ACTIVITY. Change every "March" in the rows below to "April", and give the rows again with nothing else altered.

[INPUT]

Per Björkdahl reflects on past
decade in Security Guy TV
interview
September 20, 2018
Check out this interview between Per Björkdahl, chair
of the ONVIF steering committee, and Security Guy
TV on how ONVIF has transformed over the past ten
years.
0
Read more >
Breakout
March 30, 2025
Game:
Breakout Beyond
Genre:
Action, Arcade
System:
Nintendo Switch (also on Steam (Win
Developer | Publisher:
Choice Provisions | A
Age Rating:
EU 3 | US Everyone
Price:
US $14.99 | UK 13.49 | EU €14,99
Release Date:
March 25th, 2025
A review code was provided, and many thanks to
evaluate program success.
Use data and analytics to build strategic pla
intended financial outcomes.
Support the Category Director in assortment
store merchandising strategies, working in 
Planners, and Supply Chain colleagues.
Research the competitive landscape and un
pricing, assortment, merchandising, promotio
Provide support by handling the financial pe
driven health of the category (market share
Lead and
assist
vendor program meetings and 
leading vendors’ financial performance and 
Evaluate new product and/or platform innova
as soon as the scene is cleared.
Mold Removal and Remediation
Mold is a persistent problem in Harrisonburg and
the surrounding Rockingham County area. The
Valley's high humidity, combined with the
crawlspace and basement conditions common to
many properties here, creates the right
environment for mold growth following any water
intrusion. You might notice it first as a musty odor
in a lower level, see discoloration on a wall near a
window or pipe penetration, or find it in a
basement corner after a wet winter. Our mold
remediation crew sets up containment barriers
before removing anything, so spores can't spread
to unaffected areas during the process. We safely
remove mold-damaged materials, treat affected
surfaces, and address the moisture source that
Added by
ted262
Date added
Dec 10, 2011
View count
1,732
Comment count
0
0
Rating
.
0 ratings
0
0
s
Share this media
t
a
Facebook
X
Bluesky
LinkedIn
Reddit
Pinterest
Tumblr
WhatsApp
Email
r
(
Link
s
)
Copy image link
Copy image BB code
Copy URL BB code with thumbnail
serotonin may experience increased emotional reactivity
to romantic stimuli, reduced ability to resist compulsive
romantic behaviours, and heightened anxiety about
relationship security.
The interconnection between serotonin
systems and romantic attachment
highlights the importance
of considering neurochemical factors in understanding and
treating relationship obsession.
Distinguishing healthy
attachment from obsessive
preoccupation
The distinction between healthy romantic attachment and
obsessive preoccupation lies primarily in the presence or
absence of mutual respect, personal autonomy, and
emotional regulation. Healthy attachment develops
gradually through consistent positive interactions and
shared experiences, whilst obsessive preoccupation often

[/INPUT]

TASK RESULT.
Per Björkdahl reflects on past
decade in Security Guy TV
interview
September 20, 2018
Check out this interview between Per Björkdahl, chair
of the ONVIF steering committee, and Security Guy
TV on how ONVIF has transformed over the past ten
years.
0
Read more >
Breakout
April 30, 2025
Game:
Breakout Beyond
Genre:
Action, Arcade
System:
Nintendo Switch (also on Steam (Win
Developer | Publisher:
Choice Provisions | A
Age Rating:
EU 3 | US Everyone
Price:
US $14.99 | UK 13.49 | EU €14,99
Release Date:
April 25th, 2025
A review code was provided, and many thanks to
evaluate program success.
Use data and analytics to build strategic pla
intended financial outcomes.
Support the Category Director in assortment
store merchandising strategies, working in 
Planners, and Supply Chain colleagues.
Research the competitive landscape and un
pricing, assortment, merchandising, promotio
Provide support by handling the financial pe
driven health of the category (market share
Lead and
assist
vendor program meetings and 
leading vendors’ financial performance and 
Evaluate new product and/or platform innova
as soon as the scene is cleared.
Mold Removal and Remediation
Mold is a persistent problem in Harrisonburg and
the surrounding Rockingham County area. The
Valley's high humidity, combined with the
crawlspace and basement conditions common to
many properties here, creates the right
environment for mold growth following any water
intrusion. You might notice it first as a musty odor
in a lower level, see discoloration on a wall near a
window or pipe penetration, or find it in a
basement corner after a wet winter. Our mold
remediation crew sets up containment barriers
before removing anything, so spores can't spread
to unaffected areas during the process. We safely
remove mold-damaged materials, treat affected
surfaces, and address the moisture source that
Added by
ted262
Date added
Dec 10, 2011
View count
1,732
Comment count
0
0
Rating
.
0 ratings
0
0
s
Share this media
t
a
Facebook
X
Bluesky
LinkedIn
Reddit
Pinterest
Tumblr
WhatsApp
Email
r
(
Link
s
)
Copy image link
Copy image BB code
Copy URL BB code with thumbnail
serotonin may experience increased emotional reactivity
to romantic stimuli, reduced ability to resist compulsive
romantic behaviours, and heightened anxiety about
relationship security.
The interconnection between serotonin
systems and romantic attachment
highlights the importance
of considering neurochemical factors in understanding and
treating relationship obsession.
Distinguishing healthy
attachment from obsessive
preoccupation
The distinction between healthy romantic attachment and
obsessive preoccupation lies primarily in the presence or
absence of mutual respect, personal autonomy, and
emotional regulation. Healthy attachment develops
gradually through consistent positive interactions and
shared experiences, whilst obsessive preoccupation often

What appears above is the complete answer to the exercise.